__Extract__.
[Start of section]

Jim Clemente's Mission to Bring Authenticity to Criminal Minds
One of my favorite things about writing as the CrimeCon Informant is the anonymity. But I can afford to give you a scant few details about me for the sake of one post:
If I see a turtle crossing the road, I stop and move him so he doesn’t splat. When I take risks, I never know whether I’m being brave or stupid. I still have the same couch from my first post-college apartment, and I apparently have no idea how to fill my water bottle without dropping at least one ice cube. It’s possible I don’t have everything quite “together.”
What I can do quite well is read people. So squaring off against a legit former FBI behavioral profiler? QUITE high on my list of fun things to do.
I’m not a professional journalist, but I’ve learned to look for one particular thing in when interviewing someone: the outlying attribute. The saturated habit far beyond the standard deviation that makes this person irresistibly intriguing -- and often, there’s my angle.
But Jim Clemente’s life, personality, possibly even his entire genetic makeup, seem to lie outside the deviation. Jim Clemente isn’t a guy who retires to a beach somewhere to watch time tick by. Since his retirement from the FBI in 2009, Clemente has:
- Started an entertainment media production company with his brother Tim
- Continued to consult on select investigations
- Worked with Criminal Minds producers to turn the show into one of the realest, grittiest, and most accurate representations of criminal investigating on television
- Taught and lectured around the world.

[End of section]

__The problem__.
Please answer from the post about Jim Clemente: in what year did he retire from the FBI?

[Stored records]
[Start of section]

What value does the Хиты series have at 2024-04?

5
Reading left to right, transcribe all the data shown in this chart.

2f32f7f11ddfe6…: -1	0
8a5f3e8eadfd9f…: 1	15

[End of section]

__Finished exercise__.
2009